*Do this*. Rewrite the stretch of lines from the one containing "scientific name: Sus scrofa" through the one containing "common name: Jack-in-the-pulpit", renaming "common name" to "vernacular name" and leaving all else the same.
-- START Exercise materials --
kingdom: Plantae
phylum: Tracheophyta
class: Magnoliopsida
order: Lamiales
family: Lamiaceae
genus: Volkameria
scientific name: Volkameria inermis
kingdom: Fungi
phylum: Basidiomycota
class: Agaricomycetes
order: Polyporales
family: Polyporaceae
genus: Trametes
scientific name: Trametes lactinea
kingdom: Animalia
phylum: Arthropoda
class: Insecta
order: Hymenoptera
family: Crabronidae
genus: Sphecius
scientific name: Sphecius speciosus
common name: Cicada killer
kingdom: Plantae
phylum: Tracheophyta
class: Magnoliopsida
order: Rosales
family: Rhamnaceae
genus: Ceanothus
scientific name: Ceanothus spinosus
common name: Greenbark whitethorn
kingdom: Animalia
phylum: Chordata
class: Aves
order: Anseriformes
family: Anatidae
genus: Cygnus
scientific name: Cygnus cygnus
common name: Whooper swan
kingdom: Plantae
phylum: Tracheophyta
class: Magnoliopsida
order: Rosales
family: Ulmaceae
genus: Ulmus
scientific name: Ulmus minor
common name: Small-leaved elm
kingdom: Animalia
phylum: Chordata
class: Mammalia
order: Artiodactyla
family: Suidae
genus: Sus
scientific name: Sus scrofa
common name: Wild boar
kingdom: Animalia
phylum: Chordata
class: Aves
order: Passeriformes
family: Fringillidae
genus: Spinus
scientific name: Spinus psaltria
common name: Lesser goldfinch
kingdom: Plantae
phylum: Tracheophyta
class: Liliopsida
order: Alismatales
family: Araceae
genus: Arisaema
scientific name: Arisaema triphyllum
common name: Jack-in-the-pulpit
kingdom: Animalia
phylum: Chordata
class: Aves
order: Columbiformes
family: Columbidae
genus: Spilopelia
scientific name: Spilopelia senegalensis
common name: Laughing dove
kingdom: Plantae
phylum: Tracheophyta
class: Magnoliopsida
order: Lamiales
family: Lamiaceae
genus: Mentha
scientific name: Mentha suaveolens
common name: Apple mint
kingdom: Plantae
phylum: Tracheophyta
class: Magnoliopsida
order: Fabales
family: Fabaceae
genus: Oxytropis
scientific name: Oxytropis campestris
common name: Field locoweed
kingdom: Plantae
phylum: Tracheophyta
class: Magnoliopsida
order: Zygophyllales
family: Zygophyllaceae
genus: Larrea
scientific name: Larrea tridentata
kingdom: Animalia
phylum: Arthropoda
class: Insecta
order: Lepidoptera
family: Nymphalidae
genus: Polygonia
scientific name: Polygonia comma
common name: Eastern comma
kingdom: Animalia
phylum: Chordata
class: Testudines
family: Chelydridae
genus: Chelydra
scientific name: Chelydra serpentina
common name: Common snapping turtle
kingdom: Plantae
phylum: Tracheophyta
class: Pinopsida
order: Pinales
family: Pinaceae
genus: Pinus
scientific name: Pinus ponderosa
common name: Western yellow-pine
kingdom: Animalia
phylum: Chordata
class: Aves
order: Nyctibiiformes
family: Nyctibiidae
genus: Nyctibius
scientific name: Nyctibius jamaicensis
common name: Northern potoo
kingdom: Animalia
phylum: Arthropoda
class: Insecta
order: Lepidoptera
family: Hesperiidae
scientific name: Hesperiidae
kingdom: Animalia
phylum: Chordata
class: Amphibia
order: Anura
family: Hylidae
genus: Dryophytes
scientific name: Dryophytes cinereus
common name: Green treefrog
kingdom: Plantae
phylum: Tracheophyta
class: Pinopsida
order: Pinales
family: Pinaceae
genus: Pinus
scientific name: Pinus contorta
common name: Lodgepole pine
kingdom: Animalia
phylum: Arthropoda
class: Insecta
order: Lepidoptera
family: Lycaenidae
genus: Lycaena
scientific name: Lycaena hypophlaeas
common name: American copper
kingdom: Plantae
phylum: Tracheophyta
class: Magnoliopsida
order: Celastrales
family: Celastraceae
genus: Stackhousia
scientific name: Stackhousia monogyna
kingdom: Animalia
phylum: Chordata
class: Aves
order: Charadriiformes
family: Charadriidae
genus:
-- END Exercise materials --
*The completed task*.
scientific name: Sus scrofa
vernacular name: Wild boar
kingdom: Animalia
phylum: Chordata
class: Aves
order: Passeriformes
family: Fringillidae
genus: Spinus
scientific name: Spinus psaltria
vernacular name: Lesser goldfinch
kingdom: Plantae
phylum: Tracheophyta
class: Liliopsida
order: Alismatales
family: Araceae
genus: Arisaema
scientific name: Arisaema triphyllum
vernacular name: Jack-in-the-pulpit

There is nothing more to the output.